There are a couple of studies on modelling health care use and expenditure. One is concerned with two-part models and provides formulations for the identification of marginal and incremental effects for four alternative models. The authors apply their methods to an analysis of German panel data. Another study is on cluster analysis with high health expenditures, comparing two different methods.
There’s also an article setting out a novel cluster sampling design, aimed at addressing the challenge of nested providers in the US. The authors present algorithms to support survey sampling in this context.
Finally, there’s a study comparing two versions of the new SF-6Dv2 and the EQ-5D-5L in the context of breast cancer for patients in Iran. The conclusion seems to be that they give different results, and the different versions of the SF-6D differ from the EQ-5D in different ways, but it’s difficult to see how that’s important.
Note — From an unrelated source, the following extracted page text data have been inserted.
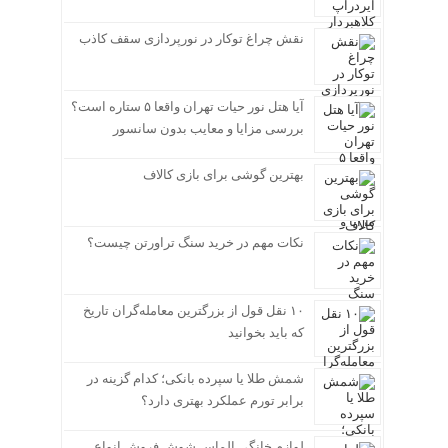
نقش چراغ توکار در نورپردازی سقف کاذب
آیا هتل نور حیات تهران واقعا ۵ ستاره است؟
بررسی مزایا و معایب بدون سانسور
بهترین گوشی برای بازی کالاف
نکات مهم در خرید سنگ تراورتن چیست؟
۱۰ نقل قول از بزرگترین معامله‌گران تاریخ
که باید بخوانید
شمش طلا یا سپرده بانکی؛ کدام گزینه در
برابر تورم عملکرد بهتری دارد؟
لوازم خانگی الماس شوش فروش انواع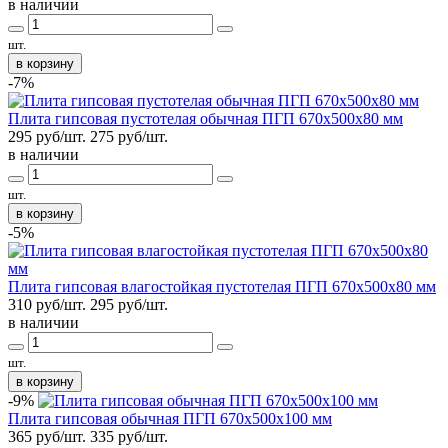
в наличии
шт.
в корзину
-7%
Плита гипсовая пустотелая обычная ПГП 670х500х80 мм
295 руб/шт.
275
руб/шт.
в наличии
шт.
в корзину
-5%
Плита гипсовая влагостойкая пустотелая ПГП 670х500х80 мм
310 руб/шт.
295
руб/шт.
в наличии
шт.
в корзину
-9%
Плита гипсовая обычная ПГП 670х500х100 мм
365 руб/шт.
335
руб/шт.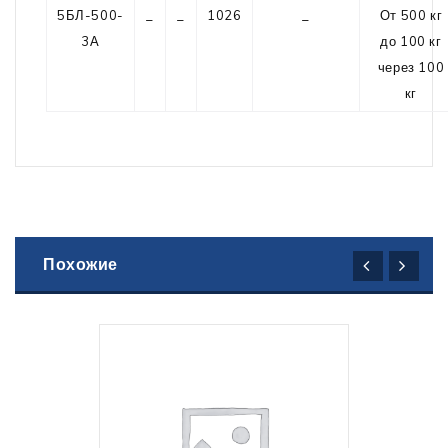
5БЛ-500-
_
_
1026
_
От 500 кг
3А
до 100 кг
через 100
кг
Похожие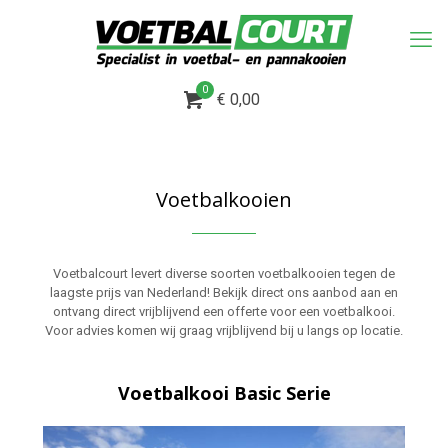
0
€ 0,00
Voetbalkooien
Voetbalcourt levert diverse soorten voetbalkooien tegen de
laagste prijs van Nederland! Bekijk direct ons aanbod aan en
ontvang direct vrijblijvend een offerte voor een voetbalkooi.
Voor advies komen wij graag vrijblijvend bij u langs op locatie.
Voetbalkooi Basic Serie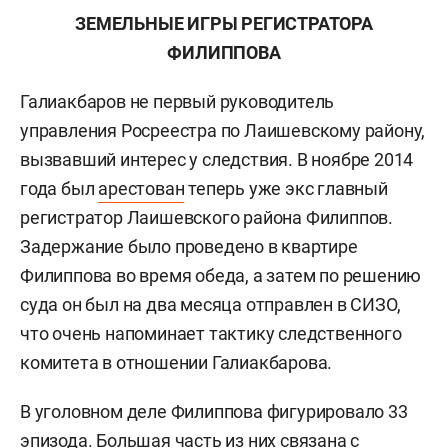
ЗЕМЕЛЬНЫЕ ИГРЫ РЕГИСТРАТОРА
ФИЛИППОВА
Галиакбаров не первый руководитель
управления Росреестра по Лаишевскому району,
вызвавший интерес у следствия. В ноябре 2014
года был
арестован
теперь уже экс главный
регистратор Лаишевского района Филиппов.
Задержание было проведено в квартире
Филиппова во время обеда, а затем по решению
суда он был на два месяца отправлен в СИЗО,
что очень напоминает тактику следственного
комитета в отношении Галиакбарова.
В уголовном деле Филиппова фигурировало 33
эпизода. Большая часть из них связана с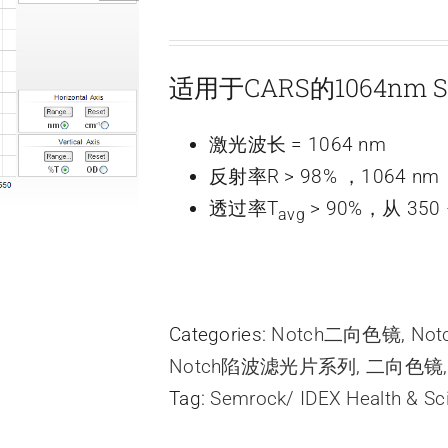
适用于CARS的1064nm S
激光波长 = 1064 nm
反射率R > 98% ，1064 nm
透过率T
> 90%，从 350 –
avg
Categories:
Notch二向色镜
,
No
Notch陷波滤光片系列
,
二向色镜
Tag:
Semrock/ IDEX Health & Sc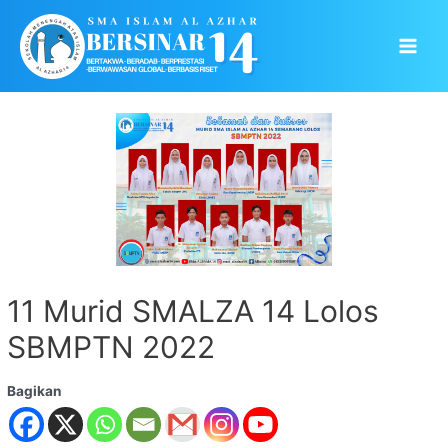
Skip
to
Main
content
Men
11 Murid SMALZA 14 Lolos
SBMPTN 2022
Bagikan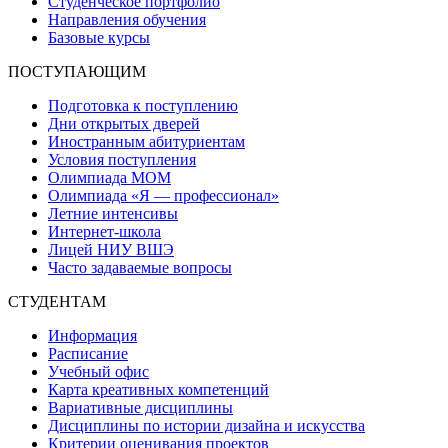
Студенческое портфолио
Направления обучения
Базовые курсы
ПОСТУПАЮЩИМ
Подготовка к поступлению
Дни открытых дверей
Иностранным абитуриентам
Условия поступления
Олимпиада МОМ
Олимпиада «Я — профессионал»
Летние интенсивы
Интернет-школа
Лицей НИУ ВШЭ
Часто задаваемые вопросы
СТУДЕНТАМ
Информация
Расписание
Учебный офис
Карта креативных компетенций
Вариативные дисциплины
Дисциплины по истории дизайна и искусства
Критерии оценивания проектов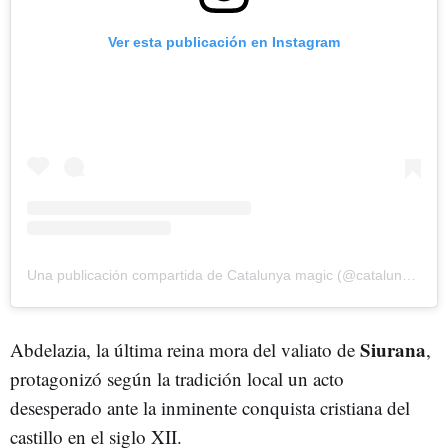
Ver esta publicación en Instagram
Una publicación compartida de Catalunya magic (@catalunya_magic)
Siurana
Abdelazia, la última reina mora del valiato de
,
protagonizó según la tradición local un acto
desesperado ante la inminente conquista cristiana del
castillo en el siglo XII.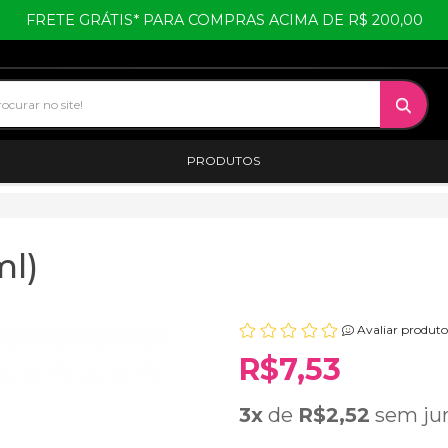
FRETE GRÁTIS* PARA COMPRAS ACIMA DE R$ 200,00
PRODUTOS
l)
Avaliar produto
R$7,53
3x
de
R$2,52
sem ju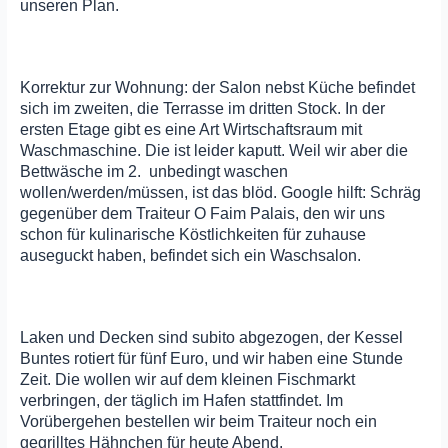
unseren Plan.
Korrektur zur Wohnung: der Salon nebst Küche befindet
sich im zweiten, die Terrasse im dritten Stock. In der
ersten Etage gibt es eine Art Wirtschaftsraum mit
Waschmaschine. Die ist leider kaputt. Weil wir aber die
Bettwäsche im 2. unbedingt waschen
wollen/werden/müssen, ist das blöd. Google hilft: Schräg
gegenüber dem Traiteur O Faim Palais, den wir uns
schon für kulinarische Köstlichkeiten für zuhause
auseguckt haben, befindet sich ein Waschsalon.
Laken und Decken sind subito abgezogen, der Kessel
Buntes rotiert für fünf Euro, und wir haben eine Stunde
Zeit. Die wollen wir auf dem kleinen Fischmarkt
verbringen, der täglich im Hafen stattfindet. Im
Vorübergehen bestellen wir beim Traiteur noch ein
gegrilltes Hähnchen für heute Abend.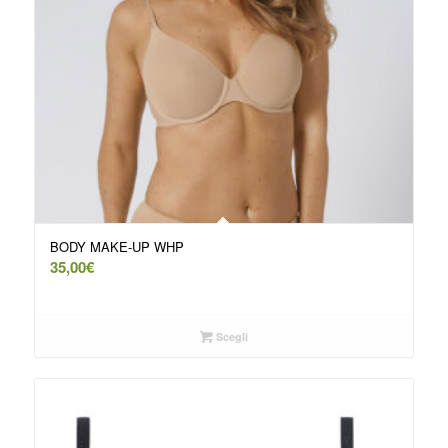
BODY MAKE-UP WHP
35,00
€
Scegli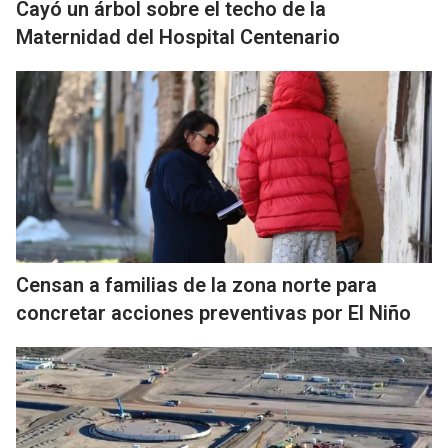
Cayó un árbol sobre el techo de la
Maternidad del Hospital Centenario
Censan a familias de la zona norte para
concretar acciones preventivas por El Niño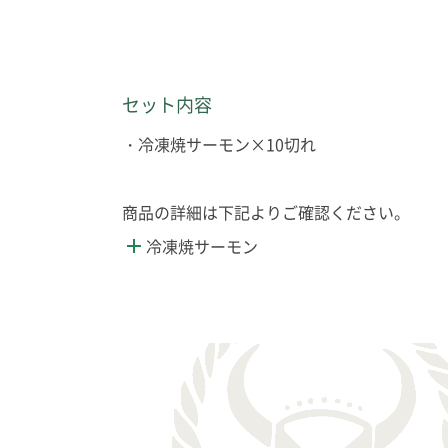
セット内容
・冷凍焼サーモン×10切れ
商品の詳細は下記よりご確認ください。
冷凍焼サーモン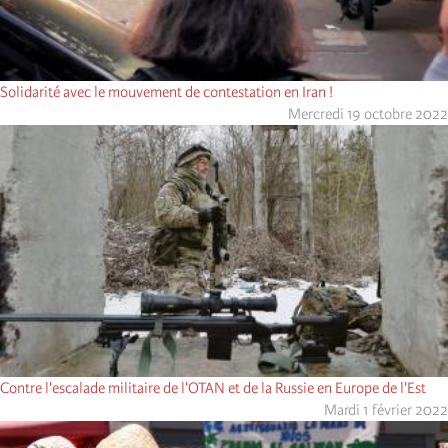
Solidarité avec le mouvement de contestation en Iran !
Mercredi 19 octobre 2022
Contre l'escalade militaire de l'OTAN et de la Russie en Europe de l'Est
Mardi 1 février 2022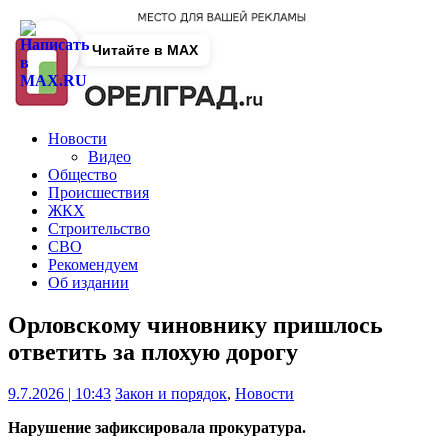
Читайте в MAX
Новости
Видео
Общество
Происшествия
ЖКХ
Строительство
СВО
Рекомендуем
Об издании
Орловскому чиновнику пришлось
ответить за плохую дорогу
9.7.2026 | 10:43
Закон и порядок
,
Новости
Нарушение зафиксировала прокуратура.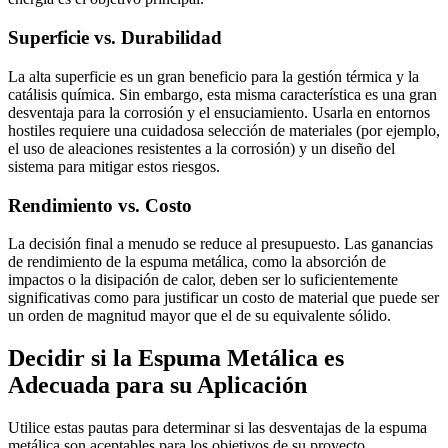
Superficie vs. Durabilidad
La alta superficie es un gran beneficio para la gestión térmica y la
catálisis química. Sin embargo, esta misma característica es una gran
desventaja para la corrosión y el ensuciamiento. Usarla en entornos
hostiles requiere una cuidadosa selección de materiales (por ejemplo,
el uso de aleaciones resistentes a la corrosión) y un diseño del
sistema para mitigar estos riesgos.
Rendimiento vs. Costo
La decisión final a menudo se reduce al presupuesto. Las ganancias
de rendimiento de la espuma metálica, como la absorción de
impactos o la disipación de calor, deben ser lo suficientemente
significativas como para justificar un costo de material que puede ser
un orden de magnitud mayor que el de su equivalente sólido.
Decidir si la Espuma Metálica es
Adecuada para su Aplicación
Utilice estas pautas para determinar si las desventajas de la espuma
metálica son aceptables para los objetivos de su proyecto.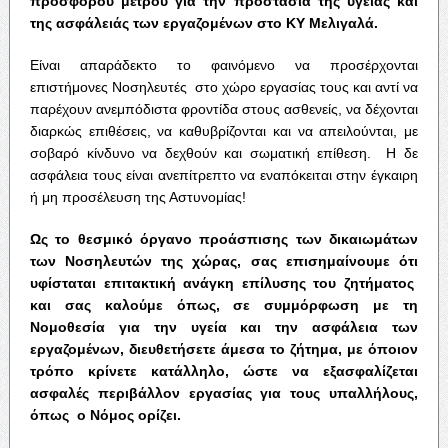
πρόσφορου μέτρου για την προστασία της υγείας και
της ασφάλειάς των εργαζομένων στο ΚΥ Μελιγαλά.
Είναι απαράδεκτο το φαινόμενο να προσέρχονται
επιστήμονες Νοσηλευτές στο χώρο εργασίας τους και αντί να
παρέχουν ανεμπόδιστα φροντίδα στους ασθενείς, να δέχονται
διαρκώς επιθέσεις, να καθυβρίζονται και να απειλούνται, με
σοβαρό κίνδυνο να δεχθούν και σωματική επίθεση. Η δε
ασφάλεια τους είναι ανεπίτρεπτο να εναπόκειται στην έγκαιρη
ή μη προσέλευση της Αστυνομίας!
Ως το θεσμικό όργανο προάσπισης των δικαιωμάτων
των Νοσηλευτών της χώρας, σας επισημαίνουμε ότι
υφίσταται επιτακτική ανάγκη επίλυσης του ζητήματος
και σας καλούμε όπως, σε συμμόρφωση με τη
Νομοθεσία για την υγεία και την ασφάλεια των
εργαζομένων, διευθετήσετε άμεσα το ζήτημα, με όποιον
τρόπο κρίνετε κατάλληλο, ώστε να εξασφαλίζεται
ασφαλές περιβάλλον εργασίας για τους υπαλλήλους,
όπως ο Νόμος ορίζει.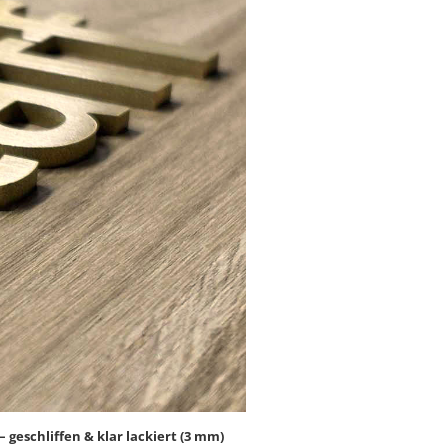
geschliffen & klar lackiert (3 mm)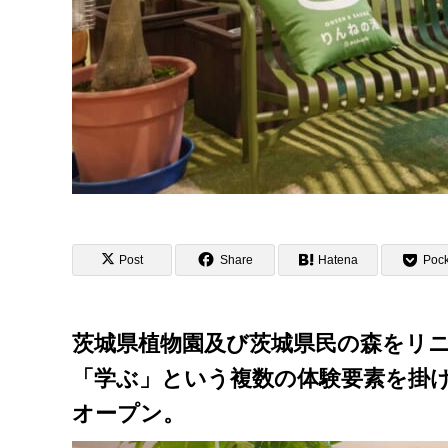
Post
Share
Hatena
Pock
茨城県植物園及び茨城県民の森をリ
「学ぶ」という複数の体験要素を掛け
オープン。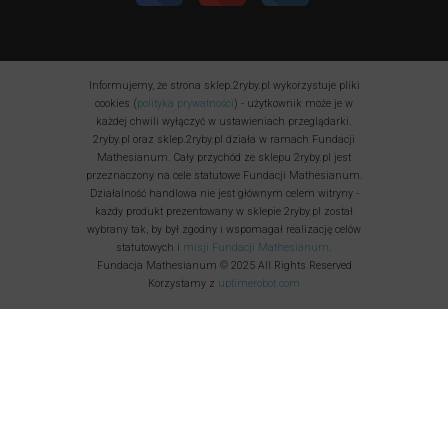
Informujemy, że strona sklep.2ryby.pl wykorzystuje pliki
cookies (
polityka prywatności
) - użytkownik może je w
każdej chwili wyłączyć w ustawieniach przeglądarki.
2ryby.pl oraz sklep.2ryby.pl działa w ramach Fundacji
Mathesianum. Cały przychód ze sklepu 2ryby.pl jest
przeznaczony na cele statutowe Fundacji Mathesianum.
Działalność handlowa nie jest głównym celem witryny -
każdy produkt prezentowany w sklepie 2ryby.pl został
wybrany tak, by był zgodny i wspomagał realizację celów
statutowych i
misji Fundacji Mathesianum
.
Fundacja Mathesianum © 2025 All Rights Reserved
Korzystamy z
uptimerobot.com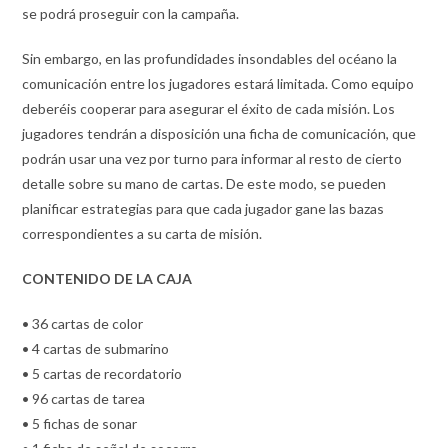
se podrá proseguir con la campaña.
Sin embargo, en las profundidades insondables del océano la
comunicación entre los jugadores estará limitada. Como equipo
deberéis cooperar para asegurar el éxito de cada misión. Los
jugadores tendrán a disposición una ficha de comunicación, que
podrán usar una vez por turno para informar al resto de cierto
detalle sobre su mano de cartas. De este modo, se pueden
planificar estrategias para que cada jugador gane las bazas
correspondientes a su carta de misión.
CONTENIDO DE LA CAJA
• 36 cartas de color
• 4 cartas de submarino
• 5 cartas de recordatorio
• 96 cartas de tarea
• 5 fichas de sonar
You should keep in mind that DICE is a product from a single company and that this paper is just another promotional material pushing that product (notice who the first author is). You write that the study “demonstrates how much simpler and more efficient they can be than Markov-style models in Excel.” But the model used in that study was a Markov model. And DICE is still built in spreadsheets with an Excel add-in on top (which is its main selling point) so, if anything, it will delay transition to other software.
In that particular study (unfortunately, I don’t have access to full text, so I’m judging from the abstract) they seem to be making a completely irrelevant comparison. First of all, who cares if a model file has 0.12 or 18 MB? The days of floppy disks are ancient history. In addition, they clearly admit that they compare their macro-run DICE model with a non-DICE model that had 32 copies of the same set of calculations. If one thinks that this size is a problem (which it isn’t necessarily), it would be straightforward to re-use the same structure for all strata and treatments with a macro. It’s a standard thing to do in commercially-built Excel models and a single replication should take no more than 16 seconds. So their comparison is unfair and clearly designed to support their thesis.
Perhaps more importantly, DICE is not much more than a slightly modified (and limited) version of DES. They build hybrid or Markov models by making state transition an event. Once you move outside Excel and their add-in, there’s no need for that at all, you can use DES or any kind of hybrid model you can think of.